Close, Closer
As an investigation into the expanding forms of contemporary architectural practice, the premise of the third Lisbon Architecture Triennale was not to give answers but to position questions that through their sphere and context contain both a statement of intent and a call to action. Each exhibition and programme raises issues and new perspectives on the way architecture is commissioned, procured, mediated and understood today.
From 12 September-13 December 2013 Close, Closer was a three-month long event that included live theatre performances in public space, extraordinary installations, political debates, guerrilla actions, civic interventions, exhibition openings, project launches, film screenings, workshops, dinners and much more.

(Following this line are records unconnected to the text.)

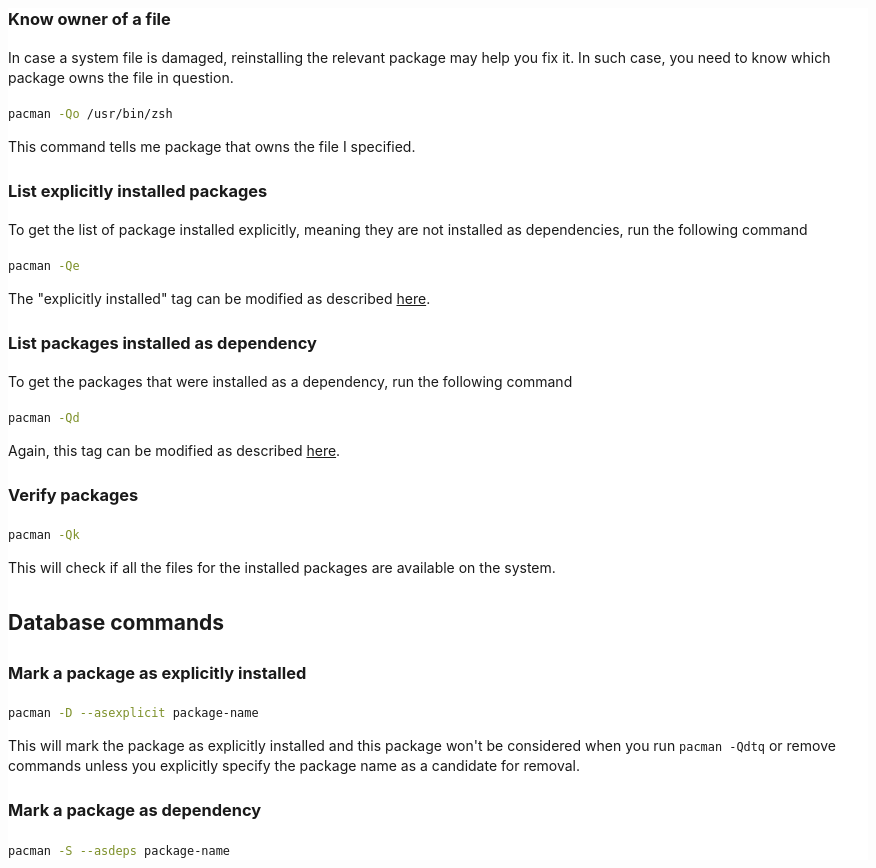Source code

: ### Know owner of a file

In case a system file is damaged, reinstalling the relevant package may help you fix it. In such case, you need to know which package owns the file in question.

```sh
pacman -Qo /usr/bin/zsh
```

This command tells me package that owns the file I specified.

### List explicitly installed packages

To get the list of package installed explicitly, meaning they are not installed as dependencies, run the following command

```sh
pacman -Qe
```

The "explicitly installed" tag can be modified as described [here](#h-mark-a-package-as-dependency).

### List packages installed as dependency

To get the packages that were installed as a dependency, run the following command

```sh
pacman -Qd
```

Again, this tag can be modified as described [here](#h-mark-a-package-as-explicitly-installed).

### Verify packages

```sh
pacman -Qk
```

This will check if all the files for the installed packages are available on the system.

## Database commands

### Mark a package as explicitly installed

```sh
pacman -D --asexplicit package-name
```

This will mark the package as explicitly installed and this package won't be considered when you run `pacman -Qdtq` or remove commands unless you explicitly specify the package name as a candidate for removal.

### Mark a package as dependency

```sh
pacman -S --asdeps package-name
```
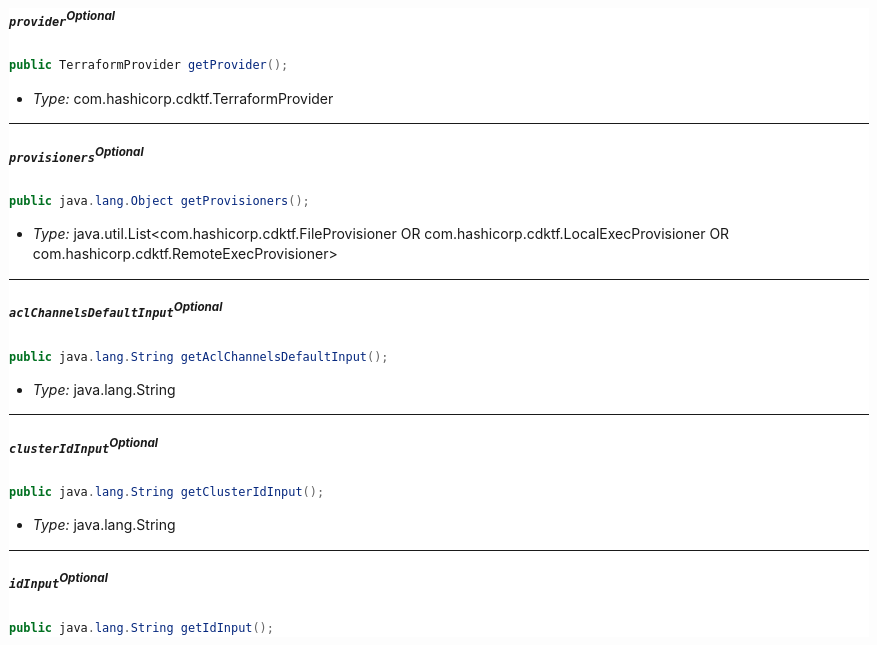 
##### `provider`<sup>Optional</sup> <a name="provider" id="@cdktf/provider-digitalocean.databaseRedisConfig.DatabaseRedisConfig.property.provider"></a>

```java
public TerraformProvider getProvider();
```

- *Type:* com.hashicorp.cdktf.TerraformProvider

---

##### `provisioners`<sup>Optional</sup> <a name="provisioners" id="@cdktf/provider-digitalocean.databaseRedisConfig.DatabaseRedisConfig.property.provisioners"></a>

```java
public java.lang.Object getProvisioners();
```

- *Type:* java.util.List<com.hashicorp.cdktf.FileProvisioner OR com.hashicorp.cdktf.LocalExecProvisioner OR com.hashicorp.cdktf.RemoteExecProvisioner>

---

##### `aclChannelsDefaultInput`<sup>Optional</sup> <a name="aclChannelsDefaultInput" id="@cdktf/provider-digitalocean.databaseRedisConfig.DatabaseRedisConfig.property.aclChannelsDefaultInput"></a>

```java
public java.lang.String getAclChannelsDefaultInput();
```

- *Type:* java.lang.String

---

##### `clusterIdInput`<sup>Optional</sup> <a name="clusterIdInput" id="@cdktf/provider-digitalocean.databaseRedisConfig.DatabaseRedisConfig.property.clusterIdInput"></a>

```java
public java.lang.String getClusterIdInput();
```

- *Type:* java.lang.String

---

##### `idInput`<sup>Optional</sup> <a name="idInput" id="@cdktf/provider-digitalocean.databaseRedisConfig.DatabaseRedisConfig.property.idInput"></a>

```java
public java.lang.String getIdInput();
```
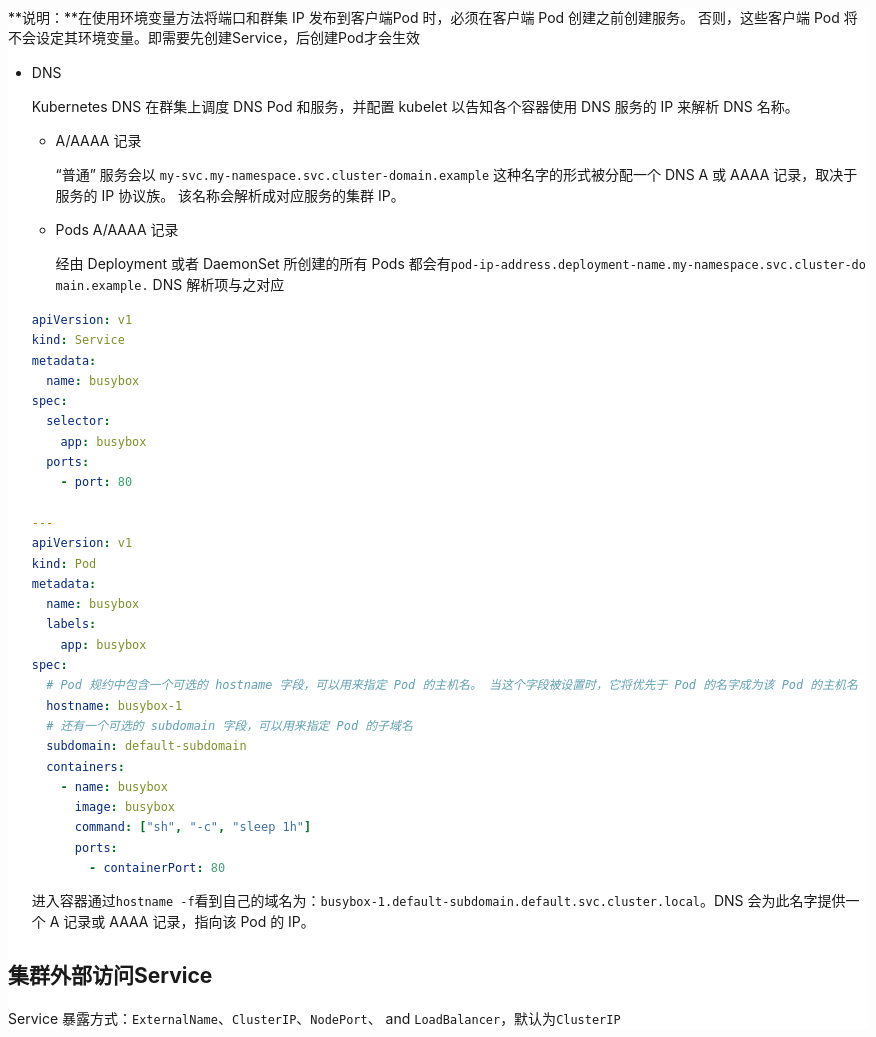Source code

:   **说明：**在使用环境变量方法将端口和群集 IP 发布到客户端Pod 时，必须在客户端 Pod 创建之前创建服务。 否则，这些客户端 Pod 将不会设定其环境变量。即需要先创建Service，后创建Pod才会生效

- DNS

  Kubernetes DNS 在群集上调度 DNS Pod 和服务，并配置 kubelet 以告知各个容器使用 DNS 服务的 IP 来解析 DNS 名称。

  - A/AAAA 记录

    “普通” 服务会以 `my-svc.my-namespace.svc.cluster-domain.example` 这种名字的形式被分配一个 DNS A 或 AAAA 记录，取决于服务的 IP 协议族。 该名称会解析成对应服务的集群 IP。

  - Pods A/AAAA 记录

    经由 Deployment 或者 DaemonSet 所创建的所有 Pods 都会有`pod-ip-address.deployment-name.my-namespace.svc.cluster-domain.example.` DNS 解析项与之对应

  ```yaml
  apiVersion: v1
  kind: Service
  metadata:
    name: busybox
  spec:
    selector:
      app: busybox
    ports:
      - port: 80
  
  ---
  apiVersion: v1
  kind: Pod
  metadata:
    name: busybox
    labels:
      app: busybox
  spec:
    # Pod 规约中包含一个可选的 hostname 字段，可以用来指定 Pod 的主机名。 当这个字段被设置时，它将优先于 Pod 的名字成为该 Pod 的主机名
    hostname: busybox-1
    # 还有一个可选的 subdomain 字段，可以用来指定 Pod 的子域名
    subdomain: default-subdomain
    containers:
      - name: busybox
        image: busybox
        command: ["sh", "-c", "sleep 1h"]
        ports:
          - containerPort: 80
  
  ```

  进入容器通过`hostname -f`看到自己的域名为：`busybox-1.default-subdomain.default.svc.cluster.local`。DNS 会为此名字提供一个 A 记录或 AAAA 记录，指向该 Pod 的 IP。

## 集群外部访问Service

Service 暴露方式：`ExternalName`、`ClusterIP`、`NodePort`、 and `LoadBalancer`，默认为`ClusterIP`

Throughout the course of the Triennale, in Lisbon and all over the world, 100 self-initiated and self-funded Associated Projects collectively support the Triennale’s position on the plurality of spatial practice, through a myriad of exciting experimental and dispersed critique and practice across diverse disciplines and platforms.
Future Perfect curated by Liam Young was an exhibition set in a fictional future city that invites visitors to wander through its hybrid forests and digital landscapes to explore the possibilities and consequences of today’s emerging biological and technological research.
The Real and Other Fictions curated by Mariana Pestana brings back the past lives of a palace originating from the 17th century through spatial interventions that foster encounters between the site and the visitor. Departing from historical facts, the works construct ideological fictions, materialised in real spaces and programmes to be used by the public.
The Institute Effect co-curated with Dani Admiss invites 12 global institutions of architecture and culture to Lisbon, creating a rotating residency programme of events, talks, debates and performances that pay homage to the contemporary institution. Intended as a changing stream of activity, a roster of pioneering institutions will effectively use the “Institute” as an embassy.
On a theatrical civic stage, New Publics curated by José Esparza presents a radical programme of speech acts, body acts, city acts and pedagogical acts including a public theatre and frames the powerful tool of voice as the main medium through which we create civic spaces. In addition, ten Crisis Buster grants for public, problem-solving projects have been awarded and are already in action across the city from newspapers to community kitchens.